The Barkerian touch, here, is that Harvey wins in the end thanks not to his moral goodness, but because he’s found a little of Hood’s darkness within himself, and learns how to turn it on this “Vampire Lord” and his deceptive House. There are echoes of other Barker works here too, such as the overall feeling of a Faustian pact; the quartet of Rictus, Jive, Marr and Carna feeling a little like the four Cenobites (both are sets of unnaturally altered humans with supernatural powers, both are three men and a woman, and both feature one member with a ridiculously fixed grin); Rictus, in addition, has the salesman-like patter of Shadwell from Weaveworld; and Mr Hood is first met in a dusty attic, giving it the feel of the lurking supernatural presence of the resurrected Frank in Hellraiser. Barker himself has said that The Thief of Always has some of the same themes as Imajica: “The concerns about the darkness, the secret self; the ideas about some ultimate enemy who is in fact quite close to one’s self.” There’s no sense at all that, in writing for children, Barker is being less Barker.

(He was often, at this time, saying in interviews from Weaveworld on that he’d moved on from horror to fantasy, but there’s a lot of darkness in The Thief of Always, and I have to say it’s in the darker fantastic that his power as an imaginative writer lies.)

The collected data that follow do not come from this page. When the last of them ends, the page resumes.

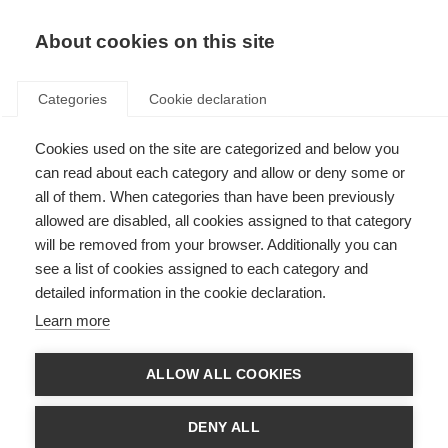
About cookies on this site
Categories
Cookie declaration
Cookies used on the site are categorized and below you
can read about each category and allow or deny some or
all of them. When categories than have been previously
allowed are disabled, all cookies assigned to that category
will be removed from your browser. Additionally you can
see a list of cookies assigned to each category and
detailed information in the cookie declaration.
Learn more
ALLOW ALL COOKIES
DENY ALL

Barker not doing horror… and for kids, too. I particularly like how her nudity is tastefully covered by, uh, her melting eyeballs…

The risk with a children’s fantasy about the dangers of escapism is that it might turn into a critique of the genre it’s written in, but Barker, very much a pro-imagination writer—and also, as already said, not of the finger-wagging type—here presents a much more holistic view: “if we embrace Neverland too strongly, we are forever sucking our thumbs, but if we die without knowing Neverland, we’ve lost our power to dream…”, as he’s said in an interview. Harvey is an imaginative lad, and ultimately his imagination is part of the solution, not the problem. Being lured in by the apparent pleasures of the Holiday House is more like a refusal to grow up than a retreat into one’s inner world, and the best children’s literature is usually about learning to open up to the wider adult world. And Barker, a self-confessed “inclusionist” in all his writing, sees imagination, and darkness, as part of the wider, adult world, too.